Every one also keeps a predecessor pointer.

- Joining and leaving - interesting stuff
A requirement to Chord to correctly handle lookup, at least the successor
pointer must be up to date after joins and leaves.  Uses a background
stabilization protocol.

n.join(n') = calls lookup for (n) with n' and that node is the n's successor.
Key: join does not make anyone else know n, it only lets it do lookups.

periodically each node calls stabilize which asks it's successor what it's 
predecessor is. if the predecessor is different, and valid, that is 
falls between node and successor, then this new one is node's successor.

this is also done to find out if the successor needs to know
about it.  if this is true, then n calls n'.notify.  n' then checks
to see if it has a predecessor, if not n is it, if it does, it finds
if n is in the range of it's current predecessor and itself, if so
n is the new predecessor. as soon as successor links are right, lookups
will work to find new node. worst case will be linear scans if
finger tables are not fixed.

another prediodic call, fix_fingers, which just does lookups on 
each node's fingers in rotation.

last periodic call is check_predecessor, if not present "removal", sets
predecessor link to null. which allows the notify to work.  Removal is
completely passive.

[proof in [24] et al for simultaneous joins will be clear at some point.]

- performance with joins
join happens 1 of 3 things
1. regular lookup O(logN) fingers are current. stabilization has finished.
2. succesors are correct but fingers are not, correct but slower, but will
	get there. (Proof in p. 7)
3. successors are not correct in region, but by definition, join did
	not happen until the succesors are right in this region.

- stability.
ring is stable if all successors and fingers are correct.

- failure resilancy. P.8
Correctness relies on the succesor pointers.  if multiple nodes fail, 
a node could have a bad successor pointer if no fingers point to before
the new succesor. Modify protocol by maintaining a list of r successors.
Update is able to keep this list up to date by call in stabilize to retrieve
the successor's list and chuck the last element in the list and add the
successor.  If successor fails, it looks in it's next entry and gets the
updated list from that person.  Chord then tollerates r failures.

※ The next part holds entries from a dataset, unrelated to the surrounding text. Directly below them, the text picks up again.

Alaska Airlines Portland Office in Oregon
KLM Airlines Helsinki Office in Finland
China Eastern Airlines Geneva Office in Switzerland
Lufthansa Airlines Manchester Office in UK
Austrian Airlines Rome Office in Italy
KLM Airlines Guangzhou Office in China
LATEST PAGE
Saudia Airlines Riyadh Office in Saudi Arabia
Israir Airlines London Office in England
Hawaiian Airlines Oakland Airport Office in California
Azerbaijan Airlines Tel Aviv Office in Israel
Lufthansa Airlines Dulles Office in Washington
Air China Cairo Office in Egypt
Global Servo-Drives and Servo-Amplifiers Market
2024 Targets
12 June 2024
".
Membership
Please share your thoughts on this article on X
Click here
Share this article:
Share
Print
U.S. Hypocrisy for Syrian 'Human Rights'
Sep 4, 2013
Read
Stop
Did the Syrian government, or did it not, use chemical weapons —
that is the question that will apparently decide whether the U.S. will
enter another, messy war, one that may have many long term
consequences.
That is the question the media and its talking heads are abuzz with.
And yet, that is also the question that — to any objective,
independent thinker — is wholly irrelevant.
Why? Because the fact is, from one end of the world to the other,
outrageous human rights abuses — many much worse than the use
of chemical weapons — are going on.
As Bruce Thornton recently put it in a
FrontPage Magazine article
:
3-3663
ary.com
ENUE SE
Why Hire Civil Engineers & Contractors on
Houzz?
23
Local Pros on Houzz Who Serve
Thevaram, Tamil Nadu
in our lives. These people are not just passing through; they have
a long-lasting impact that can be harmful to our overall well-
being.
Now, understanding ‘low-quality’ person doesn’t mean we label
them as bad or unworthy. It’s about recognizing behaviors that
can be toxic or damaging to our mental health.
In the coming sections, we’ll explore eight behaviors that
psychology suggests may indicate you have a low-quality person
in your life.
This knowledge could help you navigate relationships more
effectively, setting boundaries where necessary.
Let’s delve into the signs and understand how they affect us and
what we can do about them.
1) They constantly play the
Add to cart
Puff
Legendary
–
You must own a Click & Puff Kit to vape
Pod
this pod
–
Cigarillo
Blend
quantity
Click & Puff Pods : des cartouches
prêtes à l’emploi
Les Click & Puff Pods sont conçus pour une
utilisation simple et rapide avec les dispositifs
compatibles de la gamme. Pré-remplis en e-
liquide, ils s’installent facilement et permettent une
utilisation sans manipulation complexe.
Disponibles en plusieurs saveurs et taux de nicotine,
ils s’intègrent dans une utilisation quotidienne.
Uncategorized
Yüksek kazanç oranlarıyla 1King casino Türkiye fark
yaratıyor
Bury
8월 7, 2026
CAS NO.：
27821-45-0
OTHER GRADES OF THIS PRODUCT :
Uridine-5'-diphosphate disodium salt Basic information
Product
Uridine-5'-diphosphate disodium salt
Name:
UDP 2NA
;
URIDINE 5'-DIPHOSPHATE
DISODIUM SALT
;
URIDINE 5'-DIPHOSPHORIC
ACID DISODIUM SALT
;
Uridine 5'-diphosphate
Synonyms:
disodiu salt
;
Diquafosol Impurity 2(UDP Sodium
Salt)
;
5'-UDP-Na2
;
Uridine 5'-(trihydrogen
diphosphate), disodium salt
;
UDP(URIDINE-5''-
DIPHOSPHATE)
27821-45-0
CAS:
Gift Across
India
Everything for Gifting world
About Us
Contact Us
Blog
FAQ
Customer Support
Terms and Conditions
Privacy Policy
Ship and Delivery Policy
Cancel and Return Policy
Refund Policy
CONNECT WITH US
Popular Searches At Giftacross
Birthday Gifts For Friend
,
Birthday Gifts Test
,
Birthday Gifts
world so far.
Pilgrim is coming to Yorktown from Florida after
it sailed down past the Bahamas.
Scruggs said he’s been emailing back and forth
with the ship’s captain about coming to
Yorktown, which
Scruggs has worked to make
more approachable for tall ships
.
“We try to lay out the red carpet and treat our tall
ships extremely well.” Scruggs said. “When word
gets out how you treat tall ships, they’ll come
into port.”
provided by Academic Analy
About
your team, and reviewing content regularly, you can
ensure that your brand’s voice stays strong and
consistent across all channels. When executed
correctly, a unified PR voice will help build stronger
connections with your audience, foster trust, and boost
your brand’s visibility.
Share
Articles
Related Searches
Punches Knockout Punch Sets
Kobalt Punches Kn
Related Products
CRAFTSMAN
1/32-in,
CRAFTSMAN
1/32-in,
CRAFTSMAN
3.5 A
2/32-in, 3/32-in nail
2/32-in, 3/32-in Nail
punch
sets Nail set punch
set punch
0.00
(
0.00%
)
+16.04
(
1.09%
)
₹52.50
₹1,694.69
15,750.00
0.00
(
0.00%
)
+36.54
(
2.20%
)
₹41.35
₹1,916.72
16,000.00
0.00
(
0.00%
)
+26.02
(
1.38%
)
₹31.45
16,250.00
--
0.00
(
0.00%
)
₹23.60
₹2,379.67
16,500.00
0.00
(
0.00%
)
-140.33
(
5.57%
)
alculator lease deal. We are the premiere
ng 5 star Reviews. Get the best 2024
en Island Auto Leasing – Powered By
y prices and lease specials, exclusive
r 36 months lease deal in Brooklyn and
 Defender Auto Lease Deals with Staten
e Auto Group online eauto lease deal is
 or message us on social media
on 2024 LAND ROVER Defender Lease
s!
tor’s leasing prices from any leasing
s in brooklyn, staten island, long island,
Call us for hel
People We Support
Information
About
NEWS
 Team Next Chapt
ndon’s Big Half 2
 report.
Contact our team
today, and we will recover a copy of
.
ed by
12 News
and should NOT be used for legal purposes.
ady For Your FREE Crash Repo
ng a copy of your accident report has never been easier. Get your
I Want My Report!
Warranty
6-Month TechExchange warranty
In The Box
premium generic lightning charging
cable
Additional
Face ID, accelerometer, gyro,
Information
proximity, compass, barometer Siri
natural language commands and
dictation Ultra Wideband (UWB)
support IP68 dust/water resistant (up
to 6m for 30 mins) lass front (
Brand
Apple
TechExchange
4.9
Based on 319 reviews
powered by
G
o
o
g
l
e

High probabily will not be affected by failure (1/2)^r for 1/2 the 
failure case. P.8

- Notification is like failure
Can do better by notifying predecessor.

- Conclusion

Important points, again is that
	- services offer availbility, scalability, and decentralization. 
	- services all offer lookup services primitives. 
	- Chord does this by maitaining O(logN) information at each node
	- Chord lookups in O(logN).


CAN
---

In CAN, the objectIDs are coordinates in a $d$-torus.  Each node is
responsibe for a region in the $d$-torus.  Simple direct path routing
can be done in $(d/4)(n^{1/d})$ hops in expectation.  And each node is
expected to have $O(d)$ neighbors.  When $d$ is set to be $O(\log N)$,
the asymptotic performance of CAN matches those of Chord and Tapestry.
However, since $d$ is fixed, the $N$ here needs to the largest
possible number of nodes.

The major weakness is the fragmentation caused by node leaves and
failures.
When a leaving node's region $A$ cannot be merged with another region to

orm a bigger region, region $A$ has be to taken over by some other node.
Eventually, more and more nodes have to be responsible for multiple
regions.
The mechanism for handling failures is similar. 

The strength of CAN is its simplicity. Its lookup
 algorithm is simpler than most other existing peer-to-peer networks.

The CAN paper also discussed and evaluated some optimizations, 
such as multiple realities and multiple hosts per region.